In response to the Staff’s comment, the Company has revised its disclosure on page 59 of the Pre-effective Amendment and on page 59 of the Post-effective Amendment, in each case, to provide an explanation for the increase in Other expense, net.

 

  2.

Please include the material terms that are anticipated to be reflected in the SPY001 License Agreement and the SPY002 License Agreement, which are expected to be entered into between the Company and Paragon Therapeutics, Inc. but which have not been entered into as of the date hereof.

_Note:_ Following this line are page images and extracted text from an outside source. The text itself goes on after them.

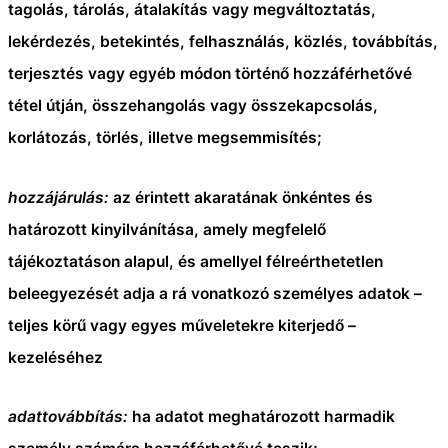
tagolás, tárolás, átalakítás vagy megváltoztatás,
lekérdezés, betekintés, felhasználás, közlés, továbbítás,
terjesztés vagy egyéb módon történő hozzáférhetővé
tétel útján, összehangolás vagy összekapcsolás,
korlátozás, törlés, illetve megsemmisítés;
hozzájárulás:
az érintett akaratának önkéntes és
határozott kinyilvánítása, amely megfelelő
tájékoztatáson alapul, és amellyel félreérthetetlen
beleegyezését adja a rá vonatkozó személyes adatok –
teljes körű vagy egyes műveletekre kiterjedő –
kezeléséhez
adattovábbítás:
ha adatot meghatározott harmadik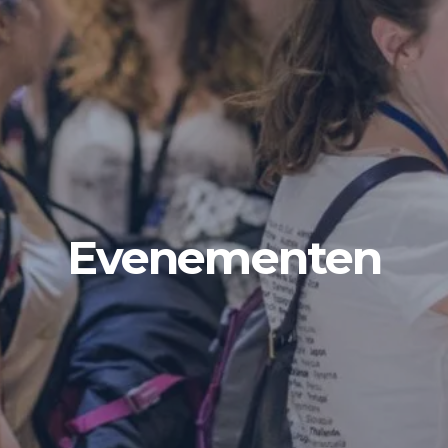
Evenementen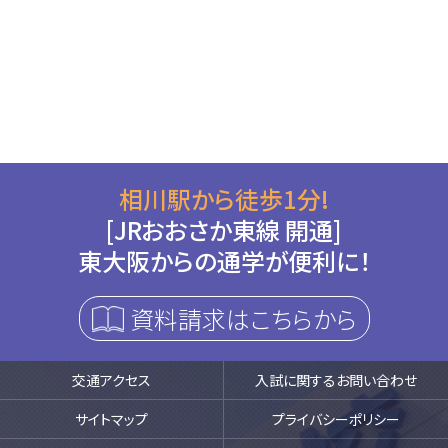
相川駅から徒歩1分!
[JRおおさか東線 開通]
東大阪からの通学が便利に！
資料請求はこちらから
交通アクセス
入試に関するお問い合わせ
サイトマップ
プライバシーポリシー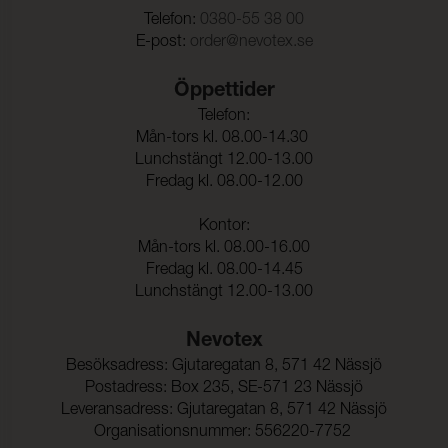
Telefon:
0380-55 38 00
E-post:
order@nevotex.se
Öppettider
Telefon:
Mån-tors kl. 08.00-14.30
Lunchstängt 12.00-13.00
Fredag kl. 08.00-12.00
Kontor:
Mån-tors kl. 08.00-16.00
Fredag kl. 08.00-14.45
Lunchstängt 12.00-13.00
Nevotex
Besöksadress: Gjutaregatan 8, 571 42 Nässjö
Postadress: Box 235, SE-571 23 Nässjö
Leveransadress: Gjutaregatan 8, 571 42 Nässjö
Organisationsnummer: 556220-7752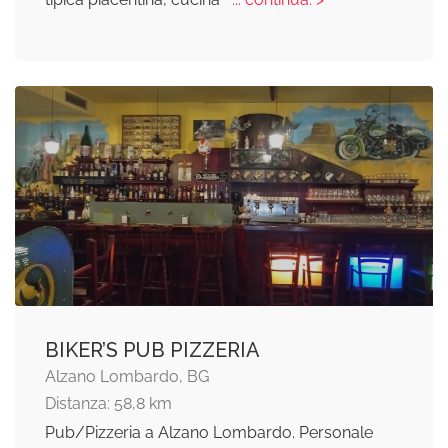
BIKER’S PUB PIZZERIA
Alzano Lombardo, BG
Distanza: 58,8 km
Pub/Pizzeria a Alzano Lombardo. Personale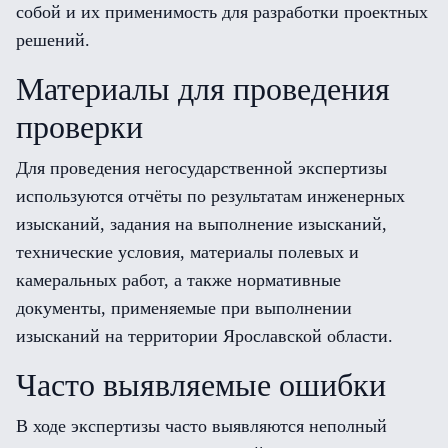
собой и их применимость для разработки проектных
решений.
Материалы для проведения
проверки
Для проведения негосударственной экспертизы
используются отчёты по результатам инженерных
изысканий, задания на выполнение изысканий,
технические условия, материалы полевых и
камеральных работ, а также нормативные
документы, применяемые при выполнении
изысканий на территории Ярославской области.
Часто выявляемые ошибки
В ходе экспертизы часто выявляются неполный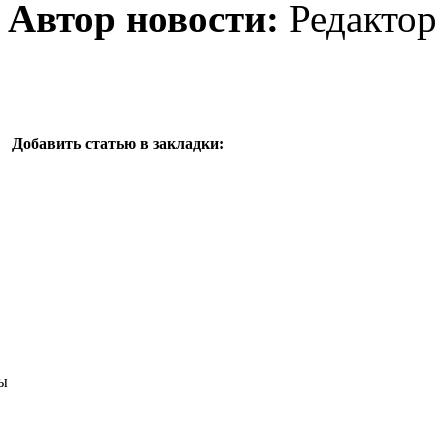
Автор новости:
Редактор
Добавить статью в закладки:
ы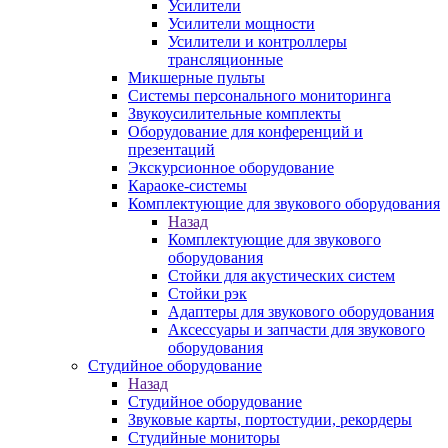
Усилители
Усилители мощности
Усилители и контроллеры
трансляционные
Микшерные пульты
Системы персонального мониторинга
Звукоусилительные комплекты
Оборудование для конференций и
презентаций
Экскурсионное оборудование
Караоке-системы
Комплектующие для звукового оборудования
Назад
Комплектующие для звукового
оборудования
Стойки для акустических систем
Стойки рэк
Адаптеры для звукового оборудования
Аксессуары и запчасти для звукового
оборудования
Студийное оборудование
Назад
Студийное оборудование
Звуковые карты, портостудии, рекордеры
Студийные мониторы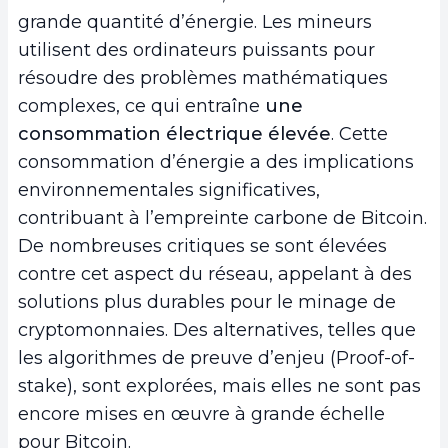
grande quantité d’énergie. Les mineurs
utilisent des ordinateurs puissants pour
résoudre des problèmes mathématiques
complexes, ce qui entraîne
une
consommation électrique élevée
. Cette
consommation d’énergie a des implications
environnementales significatives,
contribuant à l’empreinte carbone de Bitcoin.
De nombreuses critiques se sont élevées
contre cet aspect du réseau, appelant à des
solutions plus durables pour le minage de
cryptomonnaies. Des alternatives, telles que
les algorithmes de preuve d’enjeu (Proof-of-
stake), sont explorées, mais elles ne sont pas
encore mises en œuvre à grande échelle
pour Bitcoin.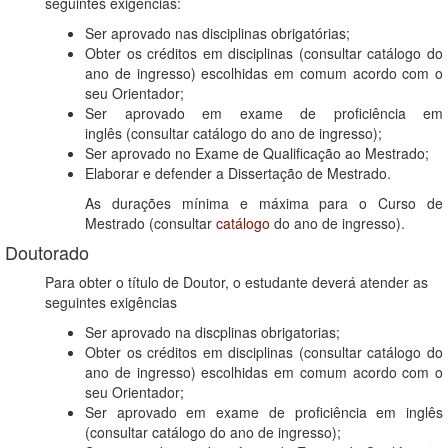
seguintes exigências:
Ser aprovado nas disciplinas obrigatórias;
Obter os créditos em disciplinas (consultar catálogo do
ano de ingresso) escolhidas em comum acordo com o
seu Orientador;
Ser aprovado em exame de proficiência em
inglês (consultar catálogo do ano de ingresso);
Ser aprovado no Exame de Qualificação ao Mestrado;
Elaborar e defender a Dissertação de Mestrado.
As durações mínima e máxima para o Curso de
Mestrado (consultar
catálogo
do ano de ingresso).
Doutorado
Para obter o título de Doutor, o estudante deverá atender as
seguintes exigências
Ser aprovado na discplinas obrigatorias;
Obter os créditos em disciplinas (consultar catálogo do
ano de ingresso) escolhidas em comum acordo com o
seu Orientador;
Ser aprovado em exame de proficiência em inglês
(consultar catálogo do ano de ingresso);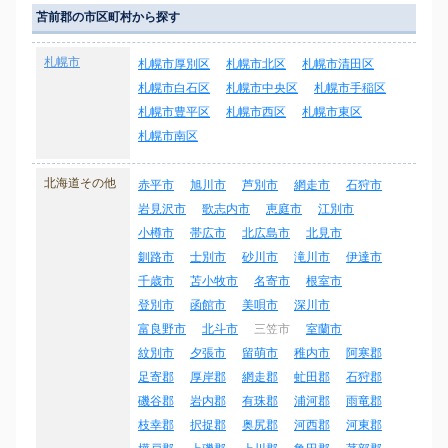
苫前郡の市区町村から探す
札幌市
札幌市厚別区
札幌市北区
札幌市清田区
札幌市白石区
札幌市中央区
札幌市手稲区
札幌市豊平区
札幌市西区
札幌市東区
札幌市南区
北海道その他
赤平市
旭川市
芦別市
網走市
石狩市
岩見沢市
歌志内市
恵庭市
江別市
小樽市
帯広市
北広島市
北見市
釧路市
士別市
砂川市
滝川市
伊達市
千歳市
苫小牧市
名寄市
根室市
登別市
函館市
美唄市
深川市
富良野市
北斗市
三笠市
室蘭市
紋別市
夕張市
留萌市
稚内市
阿寒郡
足寄郡
厚岸郡
網走郡
虻田郡
石狩郡
磯谷郡
岩内郡
有珠郡
浦河郡
雨竜郡
枝幸郡
択捉郡
奥尻郡
河西郡
河東郡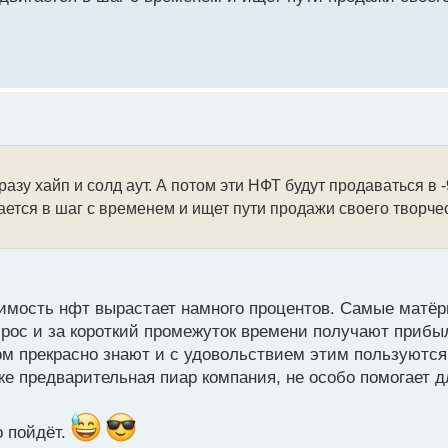
 токенов от известного художника? Будет ли она пользоват
разу хайп и солд аут. А потом эти НФТ будут продаваться в 
игается в шаг с временем и ищет пути продажи своего творч
тоимость нфт вырастает намного процентов. Самые матё
ос и за короткий промежуток времени получают прибы
м прекрасно знают и с удовольствием этим пользуются.
аже предварительная пиар компания, не особо помогает д
о пойдёт.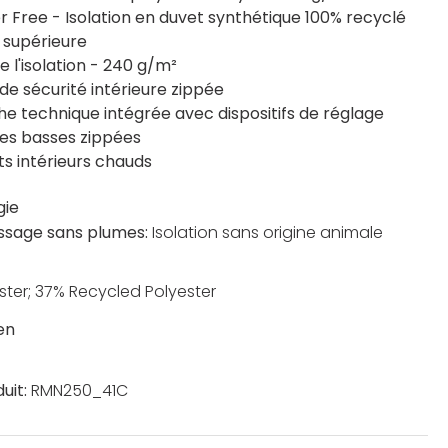
r Free - Isolation en duvet synthétique 100% recyclé
é supérieure
e l'isolation - 240 g/m²
de sécurité intérieure zippée
e technique intégrée avec dispositifs de réglage
es basses zippées
ts intérieurs chauds
gie
ssage sans plumes:
Isolation sans origine animale
ster; 37% Recycled Polyester
en
uit:
RMN250_41C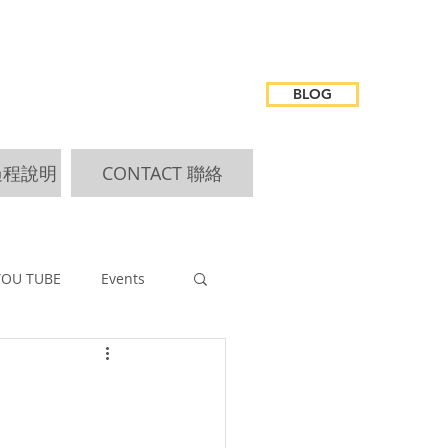
BLOG
 過程說明
CONTACT 聯絡
YOU TUBE
Events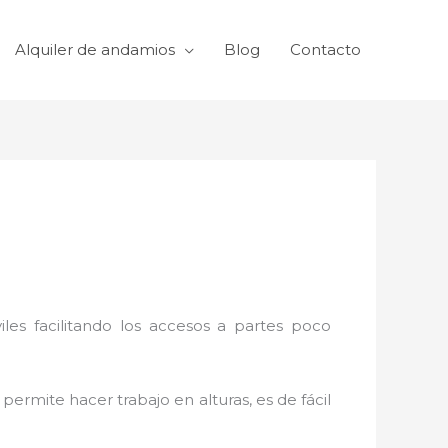
Alquiler de andamios
Blog
Contacto
viles facilitando los accesos a partes poco
permite hacer trabajo en alturas, es de fácil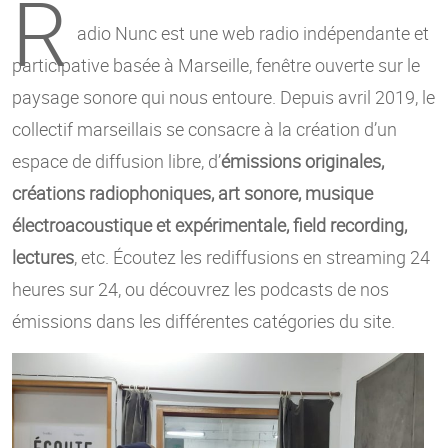
R
adio Nunc est une web radio indépendante et
participative basée à Marseille, fenêtre ouverte sur le
paysage sonore qui nous entoure. Depuis avril 2019, le
collectif marseillais se consacre à la création d’un
espace de diffusion libre, d’
émissions originales,
créations radiophoniques, art sonore, musique
électroacoustique et expérimentale, field recording,
lectures
, etc. Écoutez les rediffusions en streaming 24
heures sur 24, ou découvrez les podcasts de nos
émissions dans les différentes catégories du site.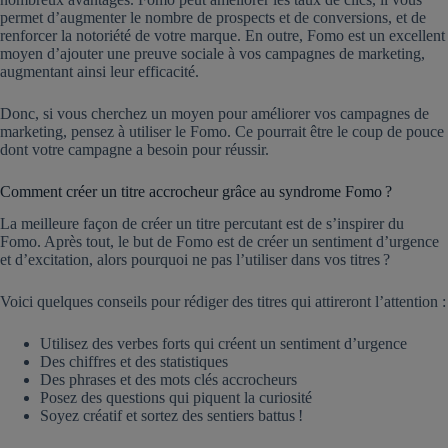
permet d’augmenter le nombre de prospects et de conversions, et de
renforcer la notoriété de votre marque. En outre, Fomo est un excellent
moyen d’ajouter une preuve sociale à vos campagnes de marketing,
augmentant ainsi leur efficacité.
Donc, si vous cherchez un moyen pour améliorer vos campagnes de
marketing, pensez à utiliser le Fomo. Ce pourrait être le coup de pouce
dont votre campagne a besoin pour réussir.
Comment créer un titre accrocheur grâce au syndrome Fomo ?
La meilleure façon de créer un titre percutant est de s’inspirer du
Fomo. Après tout, le but de Fomo est de créer un sentiment d’urgence
et d’excitation, alors pourquoi ne pas l’utiliser dans vos titres ?
Voici quelques conseils pour rédiger des titres qui attireront l’attention :
Utilisez des verbes forts qui créent un sentiment d’urgence
Des chiffres et des statistiques
Des phrases et des mots clés accrocheurs
Posez des questions qui piquent la curiosité
Soyez créatif et sortez des sentiers battus !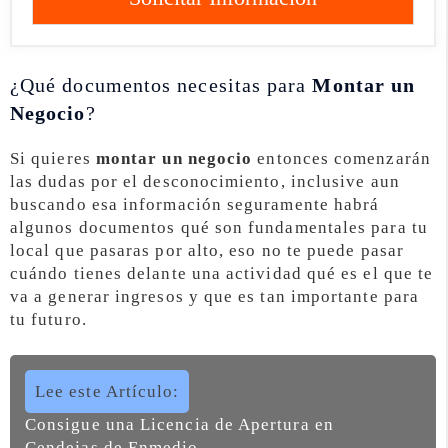
¿Qué documentos necesitas para
Montar un
Negocio
?
Si quieres
montar un negocio
entonces comenzarán
las dudas por el desconocimiento, inclusive aun
buscando esa información seguramente habrá
algunos documentos qué son fundamentales para tu
local que pasaras por alto, eso no te puede pasar
cuándo tienes delante una actividad qué es el que te
va a generar ingresos y que es tan importante para
tu futuro.
Lee este Artículo:
Consigue una Licencia de Apertura en
Cendejas de Enmedio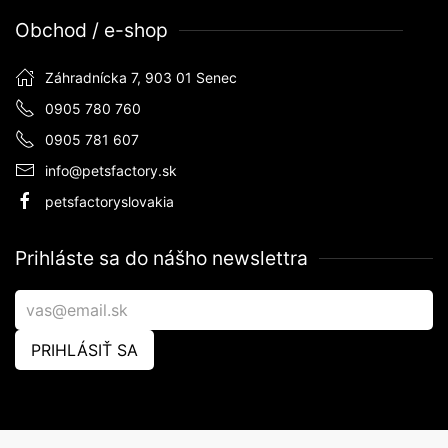
Obchod / e-shop
Záhradnícka 7, 903 01 Senec
0905 780 760
0905 781 607
info@petsfactory.sk
petsfactoryslovakia
Prihláste sa do nášho newslettra
PRIHLÁSIŤ SA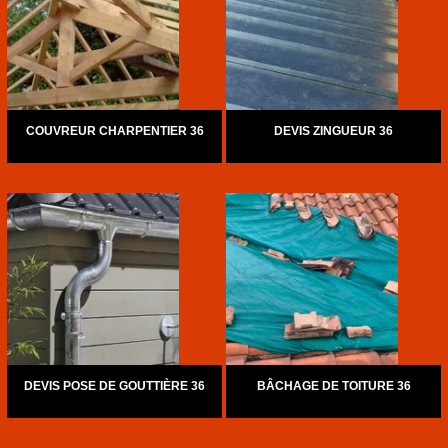
COUVREUR CHARPENTIER 36
DEVIS ZINGUEUR 36
DEVIS POSE DE GOUTTIÈRE 36
BÂCHAGE DE TOITURE 36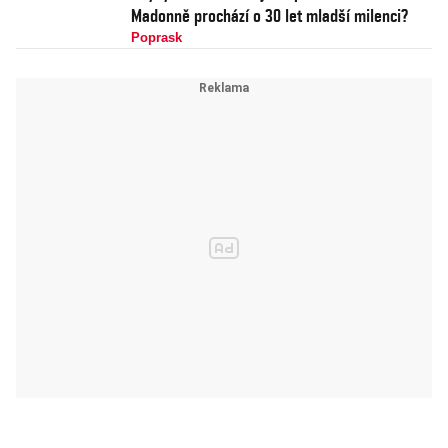
Madonně prochází o 30 let mladší milenci?
Poprask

In response to the Staff’s comment, the Company has revised its disclosure on pages 65 and 66 of the Pre-effective Amendment and on pages 65 and 66 of the Post-effective Amendment, in each case, to provide the material terms that are anticipated to be reflected in the SPY001 License Agreement and the SPY002 License Agreement, which are expected to be entered into between the Company and Paragon Therapeutics, Inc. but which have not been entered into as of the date hereof.

***

Thank you for your consideration of this response. If you have any questions regarding the response set forth above, please do not hesitate to call me at (415) 393-8373 or Branden C. Berns at (415) 393-4631.

 

Sincerely,

/s/ Ryan A. Murr

Ryan A. Murr

 

cc:

Branden C. Berns, Gibson, Dunn & Crutcher LLP

Melanie Neary, Gibson, Dunn & Crutcher LLP

Dr. Cameron Turtle, Spyre Therapeutics, Inc.

Scott Burrows, Spyre Therapeutics, Inc.

Heidy King-Jones, Spyre Therapeutics, Inc.